The basolateral amygdala has high concentrations of NMDA glutamate receptors, and receives afferent glutaminergic projections from the cortex and thalamus [27]. Recent findings suggest that the NMDA receptor system in the amygdala is involved in aversively motivated learning. Microinfusion of an NMDA receptor antagonist, d,l-2-amino-5-phosphate (d,l-AP5), into the basolateral amygdala impairs one-trial inhibitory avoidance learning [19], Pavlovian conditioning and extinction of fear-potentiated startle [4], [26], blocking both acquisition and expression of contextual fear conditioning [5], [20]. Most importantly pre- and post-training intra-amygdala administration of NMDA receptor antagonists has been shown to impair memory storage [9], [19], [26].

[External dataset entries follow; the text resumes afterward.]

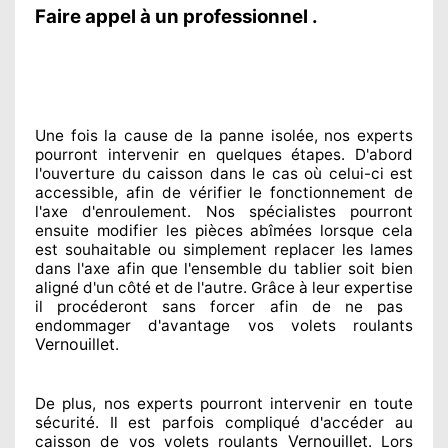
Faire appel à un professionnel .
Une fois la cause
de la panne isolée, nos experts
pourront intervenir
en quelques étapes. D'abord
l'ouverture du caisson dans le cas où celui-ci est
accessible
, afin de vérifier le fonctionnement de
l'axe d'enroulement. Nos spécialistes
pourront
ensuite modifier
les pièces abîmées
lorsque cela
est souhaitable
ou simplement
replacer
les lames
dans l'axe afin que l'ensemble
du tablier soit bien
aligné d'un côté et de l'autre
. Grâce à leur expertise
il procéderont sans forcer afin de
ne pas
endommager
d'avantage vos volets roulants
Vernouillet
.
De plus, nos experts
pourront intervenir
en toute
sécurité. Il est parfois compliqué
d'accéder au
Vernouillet
caisson de vos volets roulants
. Lors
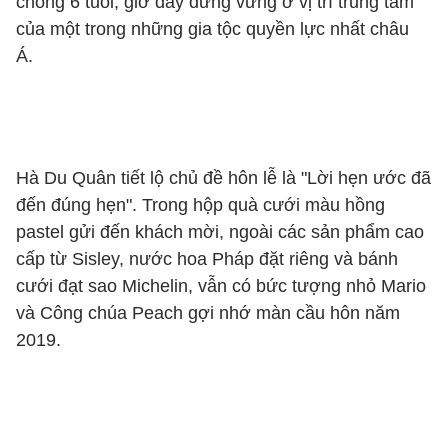
chồng 6 tuổi, giờ đây đứng vững ở vị trí trung tâm
của một trong những gia tộc quyền lực nhất châu
Á.
Hà Du Quân tiết lộ chủ đề hôn lễ là "Lời hẹn ước đã
đến đúng hẹn". Trong hộp quà cưới màu hồng
pastel gửi đến khách mời, ngoài các sản phẩm cao
cấp từ Sisley, nước hoa Pháp đặt riêng và bánh
cưới đạt sao Michelin, vẫn có bức tượng nhỏ Mario
và Công chúa Peach gợi nhớ màn cầu hôn năm
2019.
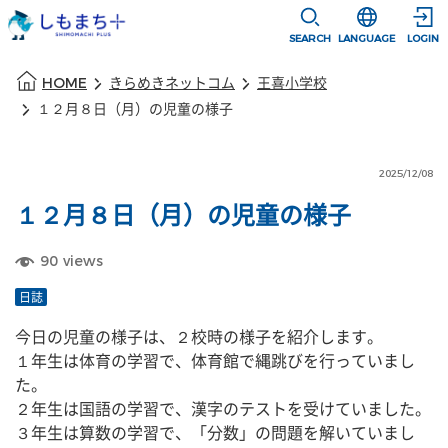
本文に移動
選択すると言語
SEARCH
LANGUAGE
LOGIN
本文の始まり
HOME
きらめきネットコム
王喜小学校
１２月８日（月）の児童の様子
2025/12/08
１２月８日（月）の児童の様子
90
views
日誌
今日の児童の様子は、２校時の様子を紹介します。
１年生は体育の学習で、体育館で縄跳びを行っていまし
た。
２年生は国語の学習で、漢字のテストを受けていました。
３年生は算数の学習で、「分数」の問題を解いていまし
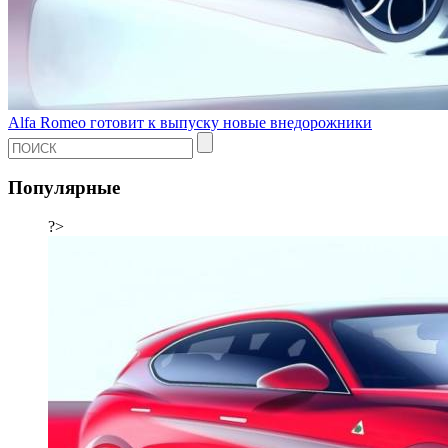
Alfa Romeo готовит к выпуску новые внедорожники
Популярные
?>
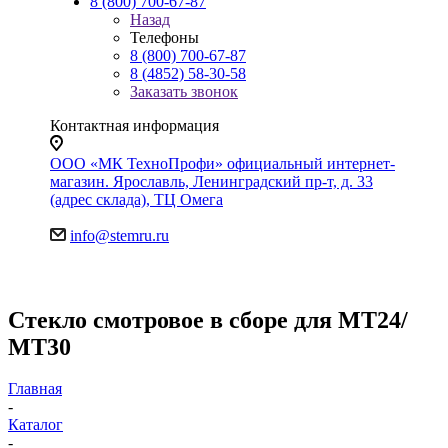
8 (800) 700-67-87
Назад
Телефоны
8 (800) 700-67-87
8 (4852) 58-30-58
Заказать звонок
Контактная информация
ООО «МК ТехноПрофи» официальный интернет-
магазин. Ярославль, Ленинградский пр-т, д. 33
(адрес склада), ТЦ Омега
info@stemru.ru
Стекло смотровое в сборе для МТ24/
МТ30
Главная
-
Каталог
-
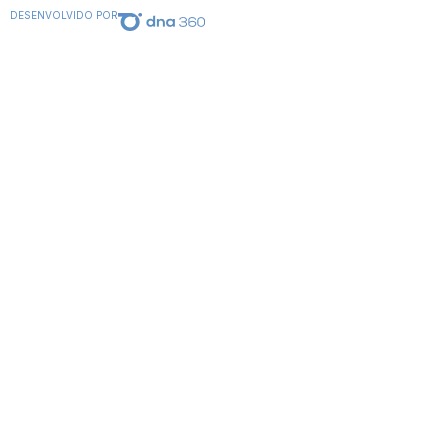
DESENVOLVIDO POR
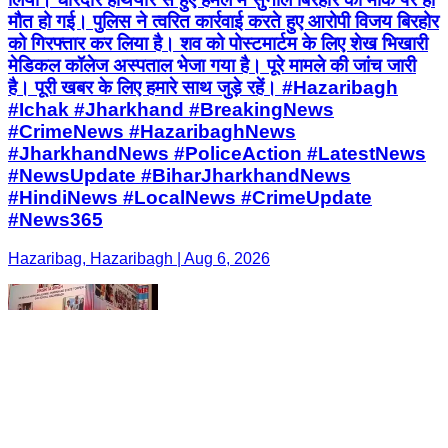
मौत हो गई। पुलिस ने त्वरित कार्रवाई करते हुए आरोपी विजय बिरहोर
को गिरफ्तार कर लिया है। शव को पोस्टमार्टम के लिए शेख भिखारी
मेडिकल कॉलेज अस्पताल भेजा गया है। पूरे मामले की जांच जारी
है। पूरी खबर के लिए हमारे साथ जुड़े रहें। #Hazaribagh
#Ichak #Jharkhand #BreakingNews
#CrimeNews #HazaribaghNews
#JharkhandNews #PoliceAction #LatestNews
#NewsUpdate #BiharJharkhandNews
#HindiNews #LocalNews #CrimeUpdate
#News365
Hazaribag, Hazaribagh | Aug 6, 2026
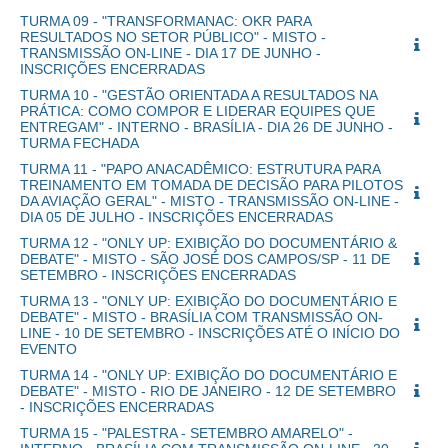
TURMA 09 - "TRANSFORMANAC: OKR PARA
RESULTADOS NO SETOR PÚBLICO" - MISTO -
TRANSMISSÃO ON-LINE - DIA 17 DE JUNHO -
INSCRIÇÕES ENCERRADAS
TURMA 10 - "GESTÃO ORIENTADA A RESULTADOS NA
PRÁTICA: COMO COMPOR E LIDERAR EQUIPES QUE
ENTREGAM" - INTERNO - BRASÍLIA - DIA 26 DE JUNHO -
TURMA FECHADA
TURMA 11 - "PAPO ANACADÊMICO: ESTRUTURA PARA
TREINAMENTO EM TOMADA DE DECISÃO PARA PILOTOS
DA AVIAÇÃO GERAL" - MISTO - TRANSMISSÃO ON-LINE -
DIA 05 DE JULHO - INSCRIÇÕES ENCERRADAS
TURMA 12 - "ONLY UP: EXIBIÇÃO DO DOCUMENTÁRIO &
DEBATE" - MISTO - SÃO JOSÉ DOS CAMPOS/SP - 11 DE
SETEMBRO - INSCRIÇÕES ENCERRADAS
TURMA 13 - "ONLY UP: EXIBIÇÃO DO DOCUMENTÁRIO E
DEBATE" - MISTO - BRASÍLIA COM TRANSMISSÃO ON-
LINE - 10 DE SETEMBRO - INSCRIÇÕES ATÉ O INÍCIO DO
EVENTO
TURMA 14 - "ONLY UP: EXIBIÇÃO DO DOCUMENTÁRIO E
DEBATE" - MISTO - RIO DE JANEIRO - 12 DE SETEMBRO
- INSCRIÇÕES ENCERRADAS
TURMA 15 - "PALESTRA - SETEMBRO AMARELO" -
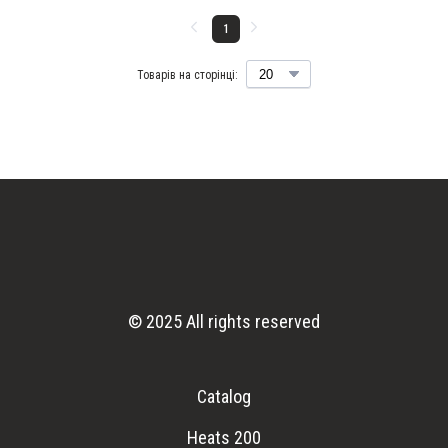
1
Товарів на сторінці:
© 2025 All rights reserved
Catalog
Heats 200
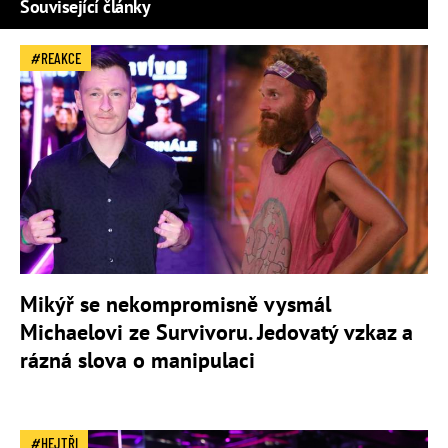
Související články
REAKCE
Mikýř se nekompromisně vysmál
Michaelovi ze Survivoru. Jedovatý vzkaz a
rázná slova o manipulaci
HEJTŘI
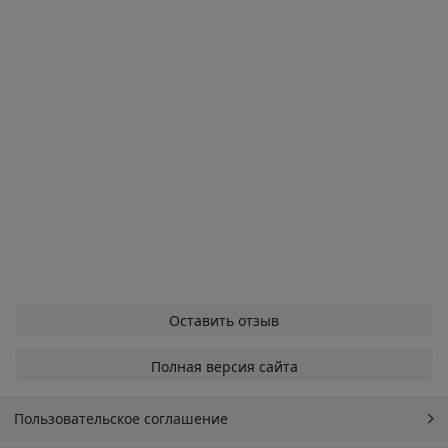
Оставить отзыв
Полная версия сайта
Пользовательское соглашение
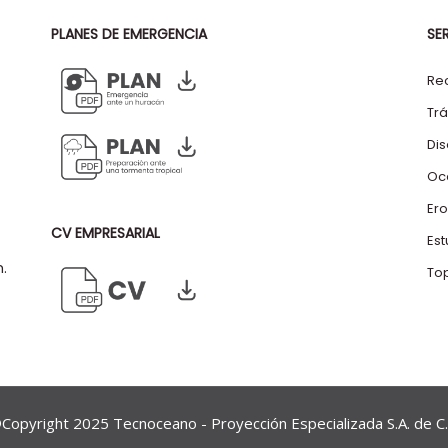
PLANES DE EMERGENCIA
SE
Re
Trá
Di
Oc
Ero
CV EMPRESARIAL
Es
m.
To
Copyright 2025 Tecnoceano - Proyección Especializada S.A. de C.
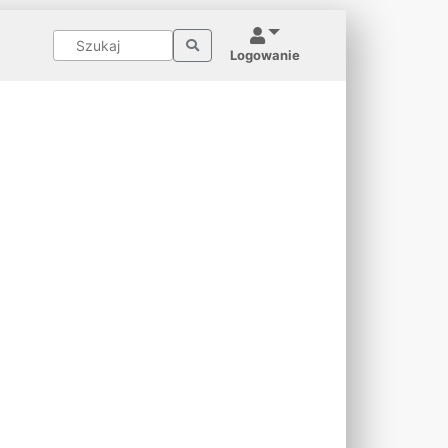
Logowanie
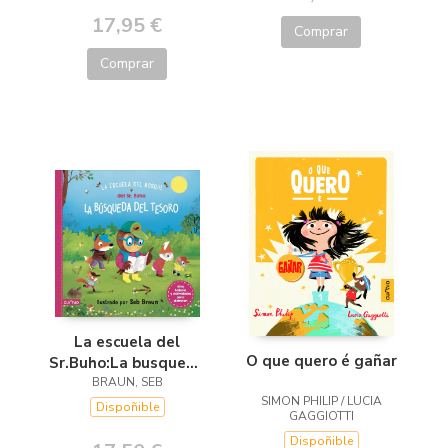
17,95 €
Comprar
Comprar
La escuela del
O que quero é gañar
Sr.Buho:La busqueda
del tesoro
BRAUN, SEB
SIMON PHILIP / LUCIA
Dispoñible
GAGGIOTTI
Dispoñible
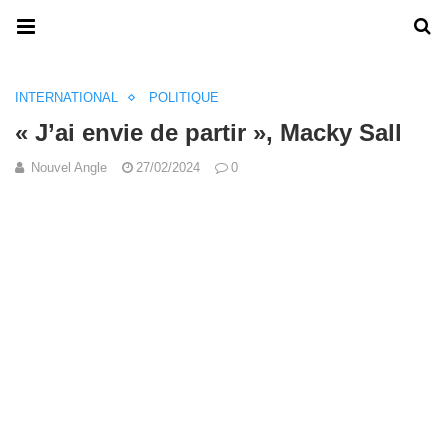
INTERNATIONAL
POLITIQUE
« J’ai envie de partir », Macky Sall
Nouvel Angle
27/02/2024
0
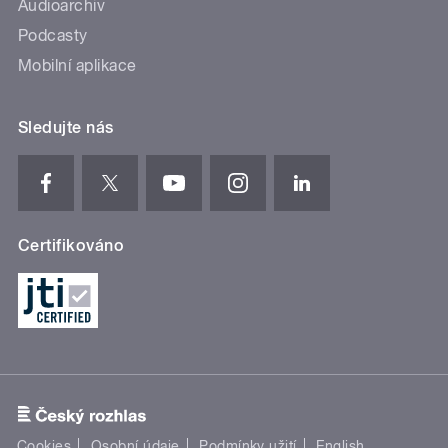
Audioarchiv
Podcasty
Mobilní aplikace
Sledujte nás
Certifikováno
Cookies
Osobní údaje
Podmínky užití
English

The purpose of this study is to investigate the interactions between nicotinic and glutaminergic systems with respect to memory function. The amygdala may be a critical site for the significant interactions found between nicotine and the NMDA antagonist dizocilpine. The effect of dizocilpine infusions into the lateral amygdala or piriform cortex combined with systemic nicotine on the working and reference memory in rats was assessed using a 16-arm radial maze. The object of this study is to shed light on the question of how nicotinic systems interact with amygdalar glutamate systems in the neural foundation of memory function and to help in the development of new treatments for cognitive dysfunction.